* What is being asked
Repeat the listing that follows without a single change.

* Task inputs
====

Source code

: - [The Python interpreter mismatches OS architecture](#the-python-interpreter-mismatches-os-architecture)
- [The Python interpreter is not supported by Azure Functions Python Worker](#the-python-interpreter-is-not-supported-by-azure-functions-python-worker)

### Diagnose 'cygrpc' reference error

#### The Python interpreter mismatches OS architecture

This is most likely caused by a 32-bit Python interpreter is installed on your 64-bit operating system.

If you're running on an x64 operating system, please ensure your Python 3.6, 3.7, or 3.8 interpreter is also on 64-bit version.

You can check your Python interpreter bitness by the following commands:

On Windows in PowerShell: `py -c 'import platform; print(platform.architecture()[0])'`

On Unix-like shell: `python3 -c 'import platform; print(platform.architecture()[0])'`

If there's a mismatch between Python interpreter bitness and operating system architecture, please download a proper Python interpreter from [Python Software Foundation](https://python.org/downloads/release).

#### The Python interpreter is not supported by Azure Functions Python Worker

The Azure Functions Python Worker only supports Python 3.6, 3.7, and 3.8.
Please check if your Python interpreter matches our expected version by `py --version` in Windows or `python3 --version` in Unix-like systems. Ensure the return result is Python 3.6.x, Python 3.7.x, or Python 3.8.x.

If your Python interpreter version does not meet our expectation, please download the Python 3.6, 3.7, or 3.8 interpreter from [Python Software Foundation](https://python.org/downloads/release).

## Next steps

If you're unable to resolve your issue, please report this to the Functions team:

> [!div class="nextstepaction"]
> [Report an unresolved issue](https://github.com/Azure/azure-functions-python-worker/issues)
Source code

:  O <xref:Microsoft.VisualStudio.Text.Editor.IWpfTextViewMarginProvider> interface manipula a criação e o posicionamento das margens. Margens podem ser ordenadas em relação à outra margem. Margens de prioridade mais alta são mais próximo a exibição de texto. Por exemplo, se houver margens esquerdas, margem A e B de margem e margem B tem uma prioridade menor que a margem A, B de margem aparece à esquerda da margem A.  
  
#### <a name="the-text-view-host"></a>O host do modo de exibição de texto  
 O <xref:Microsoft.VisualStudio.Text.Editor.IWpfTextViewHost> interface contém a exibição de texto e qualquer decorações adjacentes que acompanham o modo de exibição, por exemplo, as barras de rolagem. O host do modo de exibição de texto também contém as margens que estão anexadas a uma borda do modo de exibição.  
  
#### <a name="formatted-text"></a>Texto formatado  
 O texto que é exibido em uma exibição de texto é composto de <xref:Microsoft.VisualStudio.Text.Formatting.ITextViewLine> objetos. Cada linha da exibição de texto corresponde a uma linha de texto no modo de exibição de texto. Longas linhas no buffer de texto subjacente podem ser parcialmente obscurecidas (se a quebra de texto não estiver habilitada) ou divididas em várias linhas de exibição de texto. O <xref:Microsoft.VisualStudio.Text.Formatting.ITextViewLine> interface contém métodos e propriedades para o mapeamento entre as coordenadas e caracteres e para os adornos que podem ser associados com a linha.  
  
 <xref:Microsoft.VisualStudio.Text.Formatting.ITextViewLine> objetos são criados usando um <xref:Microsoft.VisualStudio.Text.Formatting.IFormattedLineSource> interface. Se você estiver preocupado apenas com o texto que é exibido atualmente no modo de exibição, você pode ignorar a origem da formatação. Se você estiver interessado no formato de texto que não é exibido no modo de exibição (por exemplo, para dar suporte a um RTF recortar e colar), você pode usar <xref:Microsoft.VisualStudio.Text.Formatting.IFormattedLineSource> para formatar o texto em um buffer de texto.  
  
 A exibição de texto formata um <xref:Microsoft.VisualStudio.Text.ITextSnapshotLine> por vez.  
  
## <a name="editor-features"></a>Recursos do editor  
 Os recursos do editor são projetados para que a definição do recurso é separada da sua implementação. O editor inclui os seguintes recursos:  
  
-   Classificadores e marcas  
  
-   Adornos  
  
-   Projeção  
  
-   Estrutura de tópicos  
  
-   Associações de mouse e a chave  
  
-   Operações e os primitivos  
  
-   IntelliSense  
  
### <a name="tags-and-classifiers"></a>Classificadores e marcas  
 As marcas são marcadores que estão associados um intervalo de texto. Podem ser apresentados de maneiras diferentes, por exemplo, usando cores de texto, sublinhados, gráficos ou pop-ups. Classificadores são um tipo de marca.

====

* Response to the exercise
Source code

: - [The Python interpreter mismatches OS architecture](#the-python-interpreter-mismatches-os-architecture)
- [The Python interpreter is not supported by Azure Functions Python Worker](#the-python-interpreter-is-not-supported-by-azure-functions-python-worker)

### Diagnose 'cygrpc' reference error

#### The Python interpreter mismatches OS architecture

This is most likely caused by a 32-bit Python interpreter is installed on your 64-bit operating system.

If you're running on an x64 operating system, please ensure your Python 3.6, 3.7, or 3.8 interpreter is also on 64-bit version.

You can check your Python interpreter bitness by the following commands:

On Windows in PowerShell: `py -c 'import platform; print(platform.architecture()[0])'`

On Unix-like shell: `python3 -c 'import platform; print(platform.architecture()[0])'`

If there's a mismatch between Python interpreter bitness and operating system architecture, please download a proper Python interpreter from [Python Software Foundation](https://python.org/downloads/release).

#### The Python interpreter is not supported by Azure Functions Python Worker

The Azure Functions Python Worker only supports Python 3.6, 3.7, and 3.8.
Please check if your Python interpreter matches our expected version by `py --version` in Windows or `python3 --version` in Unix-like systems. Ensure the return result is Python 3.6.x, Python 3.7.x, or Python 3.8.x.

If your Python interpreter version does not meet our expectation, please download the Python 3.6, 3.7, or 3.8 interpreter from [Python Software Foundation](https://python.org/downloads/release).

## Next steps

If you're unable to resolve your issue, please report this to the Functions team:

> [!div class="nextstepaction"]
> [Report an unresolved issue](https://github.com/Azure/azure-functions-python-worker/issues)
Source code

:  O <xref:Microsoft.VisualStudio.Text.Editor.IWpfTextViewMarginProvider> interface manipula a criação e o posicionamento das margens. Margens podem ser ordenadas em relação à outra margem. Margens de prioridade mais alta são mais próximo a exibição de texto. Por exemplo, se houver margens esquerdas, margem A e B de margem e margem B tem uma prioridade menor que a margem A, B de margem aparece à esquerda da margem A.  
  
#### <a name="the-text-view-host"></a>O host do modo de exibição de texto  
 O <xref:Microsoft.VisualStudio.Text.Editor.IWpfTextViewHost> interface contém a exibição de texto e qualquer decorações adjacentes que acompanham o modo de exibição, por exemplo, as barras de rolagem. O host do modo de exibição de texto também contém as margens que estão anexadas a uma borda do modo de exibição.  
  
#### <a name="formatted-text"></a>Texto formatado  
 O texto que é exibido em uma exibição de texto é composto de <xref:Microsoft.VisualStudio.Text.Formatting.ITextViewLine> objetos. Cada linha da exibição de texto corresponde a uma linha de texto no modo de exibição de texto. Longas linhas no buffer de texto subjacente podem ser parcialmente obscurecidas (se a quebra de texto não estiver habilitada) ou divididas em várias linhas de exibição de texto. O <xref:Microsoft.VisualStudio.Text.Formatting.ITextViewLine> interface contém métodos e propriedades para o mapeamento entre as coordenadas e caracteres e para os adornos que podem ser associados com a linha.  
  
 <xref:Microsoft.VisualStudio.Text.Formatting.ITextViewLine> objetos são criados usando um <xref:Microsoft.VisualStudio.Text.Formatting.IFormattedLineSource> interface. Se você estiver preocupado apenas com o texto que é exibido atualmente no modo de exibição, você pode ignorar a origem da formatação. Se você estiver interessado no formato de texto que não é exibido no modo de exibição (por exemplo, para dar suporte a um RTF recortar e colar), você pode usar <xref:Microsoft.VisualStudio.Text.Formatting.IFormattedLineSource> para formatar o texto em um buffer de texto.  
  
 A exibição de texto formata um <xref:Microsoft.VisualStudio.Text.ITextSnapshotLine> por vez.  
  
## <a name="editor-features"></a>Recursos do editor  
 Os recursos do editor são projetados para que a definição do recurso é separada da sua implementação. O editor inclui os seguintes recursos:  
  
-   Classificadores e marcas  
  
-   Adornos  
  
-   Projeção  
  
-   Estrutura de tópicos  
  
-   Associações de mouse e a chave  
  
-   Operações e os primitivos  
  
-   IntelliSense  
  
### <a name="tags-and-classifiers"></a>Classificadores e marcas  
 As marcas são marcadores que estão associados um intervalo de texto. Podem ser apresentados de maneiras diferentes, por exemplo, usando cores de texto, sublinhados, gráficos ou pop-ups. Classificadores são um tipo de marca.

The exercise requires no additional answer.